*Exercise goal*: The entries are to be duplicated exactly, with nothing left out.

*Provided records*:
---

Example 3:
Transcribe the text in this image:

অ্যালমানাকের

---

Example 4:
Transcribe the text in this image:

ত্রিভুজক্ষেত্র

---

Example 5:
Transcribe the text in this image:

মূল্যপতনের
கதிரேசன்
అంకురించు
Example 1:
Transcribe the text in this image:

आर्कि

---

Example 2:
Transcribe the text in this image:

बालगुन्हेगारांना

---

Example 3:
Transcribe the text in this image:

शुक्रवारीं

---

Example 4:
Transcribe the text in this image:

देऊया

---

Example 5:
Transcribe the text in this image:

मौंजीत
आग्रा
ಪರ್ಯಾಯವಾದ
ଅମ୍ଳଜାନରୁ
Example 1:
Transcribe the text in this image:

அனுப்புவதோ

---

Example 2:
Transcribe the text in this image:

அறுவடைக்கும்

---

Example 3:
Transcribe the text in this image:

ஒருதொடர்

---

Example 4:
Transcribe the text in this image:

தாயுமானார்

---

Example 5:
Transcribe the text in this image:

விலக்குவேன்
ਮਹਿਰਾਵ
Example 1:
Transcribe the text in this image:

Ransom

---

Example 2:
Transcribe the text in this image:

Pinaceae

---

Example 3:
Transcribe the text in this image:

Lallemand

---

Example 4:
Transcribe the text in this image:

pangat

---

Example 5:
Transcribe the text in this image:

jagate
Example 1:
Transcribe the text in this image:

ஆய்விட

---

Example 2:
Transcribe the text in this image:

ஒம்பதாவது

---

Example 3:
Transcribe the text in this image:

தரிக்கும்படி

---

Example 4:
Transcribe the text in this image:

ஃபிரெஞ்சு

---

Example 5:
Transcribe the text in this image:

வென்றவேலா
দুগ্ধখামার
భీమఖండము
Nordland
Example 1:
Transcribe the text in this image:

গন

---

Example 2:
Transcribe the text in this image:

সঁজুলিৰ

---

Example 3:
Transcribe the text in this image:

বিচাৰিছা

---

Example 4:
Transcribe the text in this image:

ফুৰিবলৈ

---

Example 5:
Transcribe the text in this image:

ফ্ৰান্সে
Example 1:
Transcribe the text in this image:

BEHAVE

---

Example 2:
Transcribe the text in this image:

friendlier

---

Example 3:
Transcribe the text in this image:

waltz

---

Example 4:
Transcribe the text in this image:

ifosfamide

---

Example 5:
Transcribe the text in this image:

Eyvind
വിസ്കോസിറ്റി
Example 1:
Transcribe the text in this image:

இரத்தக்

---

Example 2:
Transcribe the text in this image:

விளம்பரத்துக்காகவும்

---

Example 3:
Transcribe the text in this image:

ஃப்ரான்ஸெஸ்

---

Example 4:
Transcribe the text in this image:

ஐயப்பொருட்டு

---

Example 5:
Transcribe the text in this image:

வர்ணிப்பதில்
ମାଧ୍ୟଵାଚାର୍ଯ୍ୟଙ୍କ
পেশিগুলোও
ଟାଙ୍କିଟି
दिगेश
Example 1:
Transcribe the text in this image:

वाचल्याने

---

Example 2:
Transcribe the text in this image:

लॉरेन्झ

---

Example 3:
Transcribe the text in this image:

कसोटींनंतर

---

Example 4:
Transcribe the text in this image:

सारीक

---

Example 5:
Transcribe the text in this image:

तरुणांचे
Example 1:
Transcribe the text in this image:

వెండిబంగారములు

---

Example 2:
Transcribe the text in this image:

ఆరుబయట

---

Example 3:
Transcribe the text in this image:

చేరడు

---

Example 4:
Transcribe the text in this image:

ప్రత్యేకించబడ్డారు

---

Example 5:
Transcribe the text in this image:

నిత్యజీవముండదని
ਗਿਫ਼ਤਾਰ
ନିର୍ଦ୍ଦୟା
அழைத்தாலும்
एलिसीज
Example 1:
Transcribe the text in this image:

*Result*:
---

Example 3:
Transcribe the text in this image:

অ্যালমানাকের

---

Example 4:
Transcribe the text in this image:

ত্রিভুজক্ষেত্র

---

Example 5:
Transcribe the text in this image:

মূল্যপতনের
கதிரேசன்
అంకురించు
Example 1:
Transcribe the text in this image:

आर्कि

---

Example 2:
Transcribe the text in this image:

बालगुन्हेगारांना

---

Example 3:
Transcribe the text in this image:

शुक्रवारीं

---

Example 4:
Transcribe the text in this image:

देऊया

---

Example 5:
Transcribe the text in this image:

मौंजीत
आग्रा
ಪರ್ಯಾಯವಾದ
ଅମ୍ଳଜାନରୁ
Example 1:
Transcribe the text in this image:

அனுப்புவதோ

---

Example 2:
Transcribe the text in this image:

அறுவடைக்கும்

---

Example 3:
Transcribe the text in this image:

ஒருதொடர்

---

Example 4:
Transcribe the text in this image:

தாயுமானார்

---

Example 5:
Transcribe the text in this image:

விலக்குவேன்
ਮਹਿਰਾਵ
Example 1:
Transcribe the text in this image:

Ransom

---

Example 2:
Transcribe the text in this image:

Pinaceae

---

Example 3:
Transcribe the text in this image:

Lallemand

---

Example 4:
Transcribe the text in this image:

pangat

---

Example 5:
Transcribe the text in this image:

jagate
Example 1:
Transcribe the text in this image:

ஆய்விட

---

Example 2:
Transcribe the text in this image:

ஒம்பதாவது

---

Example 3:
Transcribe the text in this image:

தரிக்கும்படி

---

Example 4:
Transcribe the text in this image:

ஃபிரெஞ்சு

---

Example 5:
Transcribe the text in this image:

வென்றவேலா
দুগ্ধখামার
భీమఖండము
Nordland
Example 1:
Transcribe the text in this image:

গন

---

Example 2:
Transcribe the text in this image:

সঁজুলিৰ

---

Example 3:
Transcribe the text in this image:

বিচাৰিছা

---

Example 4:
Transcribe the text in this image:

ফুৰিবলৈ

---

Example 5:
Transcribe the text in this image:

ফ্ৰান্সে
Example 1:
Transcribe the text in this image:

BEHAVE

---

Example 2:
Transcribe the text in this image:

friendlier

---

Example 3:
Transcribe the text in this image:

waltz

---

Example 4:
Transcribe the text in this image:

ifosfamide

---

Example 5:
Transcribe the text in this image:

Eyvind
വിസ്കോസിറ്റി
Example 1:
Transcribe the text in this image:

இரத்தக்

---

Example 2:
Transcribe the text in this image:

விளம்பரத்துக்காகவும்

---

Example 3:
Transcribe the text in this image:

ஃப்ரான்ஸெஸ்

---

Example 4:
Transcribe the text in this image:

ஐயப்பொருட்டு

---

Example 5:
Transcribe the text in this image:

வர்ணிப்பதில்
ମାଧ୍ୟଵାଚାର୍ଯ୍ୟଙ୍କ
পেশিগুলোও
ଟାଙ୍କିଟି
दिगेश
Example 1:
Transcribe the text in this image:

वाचल्याने

---

Example 2:
Transcribe the text in this image:

लॉरेन्झ

---

Example 3:
Transcribe the text in this image:

कसोटींनंतर

---

Example 4:
Transcribe the text in this image:

सारीक

---

Example 5:
Transcribe the text in this image:

तरुणांचे
Example 1:
Transcribe the text in this image:

వెండిబంగారములు

---

Example 2:
Transcribe the text in this image:

ఆరుబయట

---

Example 3:
Transcribe the text in this image:

చేరడు

---

Example 4:
Transcribe the text in this image:

ప్రత్యేకించబడ్డారు

---

Example 5:
Transcribe the text in this image:

నిత్యజీవముండదని
ਗਿਫ਼ਤਾਰ
ନିର୍ଦ୍ଦୟା
அழைத்தாலும்
एलिसीज
Example 1:
Transcribe the text in this image:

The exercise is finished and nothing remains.